Values could be represented as a pair of "metatable" and "value" to
avoid redundant `getmetatable(value)` calls during dispatching.
Instead of implementing `BI_ADD` as:
```
prop = jsval.newString('foo')
result = getmetatable(left).__add(left, right, env)
getmetatable(object).Set(env, object, prop, result)
```
we could write:
```
prop_meta, prop = StringMT, jsval.newStringIntern('foo')
result_meta, result = left_meta._add(left_meta, left, right_meta, right, env)
object_meta.Set(env, object_meta, object, prop_meta, prop, result_meta, result)
```
A follow-on optimization would do basic constant/type propagation to further
optimize this to:
```
result_meta, result = NumberMT._add(NumberMT, 5, right_meta, right, env)
ObjectMT.Set(ObjectMT, object, StringMT, jsval.newStringIntern('foo'), result_meta, result)
```
If right_meta is also known to be NumberMT the first line can become:
```
result_meta, result = NumberMT, NumberMT:from(5 + right.value)
```
Finally, we can 'unbox' primitive types when they are stored in registers
and re-box on storage (or when the types become unknown at a merge point)
to get:
```
prop_meta, prop = StringMT, '\0f\0o\0o'
result_meta, result = NumberMT, (5 + right)
object_meta.Set(object_meta, object, StringMT, StringMT:fromUtf16(prop), NumberMT, NumberMT:from(result))
```
Note that `prop_meta` and `result_meta` are constants here and thus
unused (for example, we've just substituted their values in the call
to `object_meta.Set`); I've written assignments for them above just
for clarity.

We may have to introduce explicit
[PHI and SIGMA](https://en.wikipedia.org/wiki/Static_single_assignment_form)
functions in the bytecode to facilitate the representation of the analysis
results to the code generator.

## Future research

I would like to explore multilingual JavaScript using this platform.
There are some thoughts in
[Wikimedia phabricator](https://phabricator.wikimedia.org/T230665);
[Babylscript](http://www.babylscript.com/) also appears very interesting.

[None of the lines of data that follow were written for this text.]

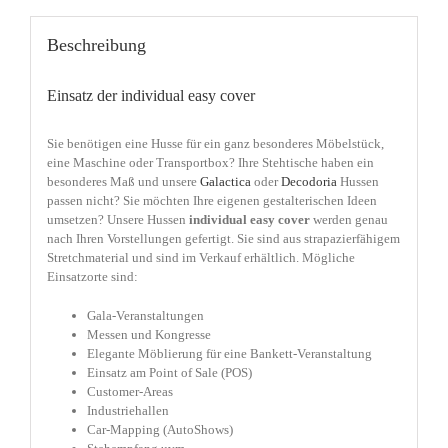
Beschreibung
Einsatz der individual easy cover
Sie benötigen eine Husse für ein ganz besonderes Möbelstück,
eine Maschine oder Transportbox? Ihre Stehtische haben ein
besonderes Maß und unsere
Galactica
oder
Decodoria
Hussen
passen nicht? Sie möchten Ihre eigenen gestalterischen Ideen
umsetzen? Unsere Hussen
individual easy cover
werden genau
nach Ihren Vorstellungen gefertigt. Sie sind aus strapazierfähigem
Stretchmaterial und sind im Verkauf erhältlich. Mögliche
Einsatzorte sind:
Gala-Veranstaltungen
Messen und Kongresse
Elegante Möblierung für eine Bankett-Veranstaltung
Einsatz am Point of Sale (POS)
Customer-Areas
Industriehallen
Car-Mapping (AutoShows)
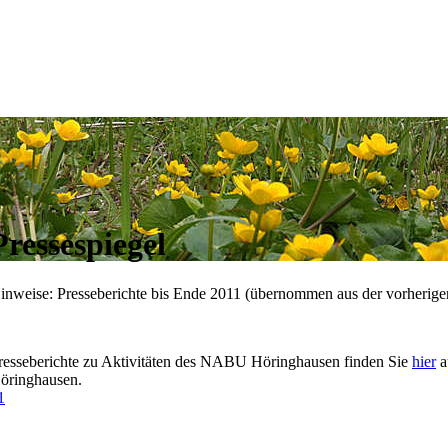
Pressespiegel
inweise: Presseberichte bis Ende 2011 (übernommen aus der vorherige
resseberichte zu Aktivitäten des NABU Höringhausen finden Sie
hier
a
öringhausen.
1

For that matter, multilingual Lua might be a better first step, the
Lua language is extremely compact!

NOTES:
In lua, any type can be a table key, but there is syntactic sugar for using
strings as keys:
```
point = { x = 10, y = 20 } -- Create new table
print(point["x"]) -- Prints 10
print(point.x) -- Has exactly the same meaning as line above. The easier-to-read dot notation is just syntactic sugar.
```
In Multilinugal lua, the 'sugar' would be internationalized: "symbols"
are the default keys, and the `_("xxx")` constructor makes a symbol out
of a string.
```
point = { [_("x")] = 10, [_("y")] = 20 }
print(point[_("x")]) -- Prints 10
print(point.x) -- Has exactly the same meaning as line above.
```

(Note that `point` is also effectively _("point") as well.)

Two issues:
1. How does `_("x")` know what the "current language" is? (That is,
`_("net")` and `_("red")` should create the exact same symbol if
the current language is English or Spanish, respectively.)
2. How to disambiguate if `foo.x` and `bar.x` are actually translated
differently? For example, for `fish.net` the symbol naming the
property is likely different from the symbol naming the property in
`ether.net`, even though the english translation of both symbols is
the same.

In multilingual JS, we had a special import statement and #foo syntax to
mark "symbols" as a separate type.
```
point = { #x = 10, #y = 20 }
print(point[#x]) -- Prints 10
print(point.x) -- Has exactly the same meaning as line above.
```
Do we need declare #x and point, etc? Also, `#foo` is already used in lua
for the 'length' operator.

Lua has the meta table function `__index` which could help:
```
__index = function(values, n)
return values[_(n)]
end
```
-- or maybe this goes the other way, in the sense that `__index` can be used
to convert from symbols to strings or integer indexes so you can get
fastpath behavior from the lua jit. In other words, code running in
its English translation would have an `__index` method which
translated English property names to "symbols" (wikidata entity ids),
and code running in Spanish translation would have an `__index` method
which translated Spanish property names to "symbols", but the code
would be interoperable regardless of what language the code was
"natively" written in.

## License

TurtleScript and `lua-turtle` are (c) 2020 C. Scott Ananian and
licensed under the terms of the GNU GPL v2.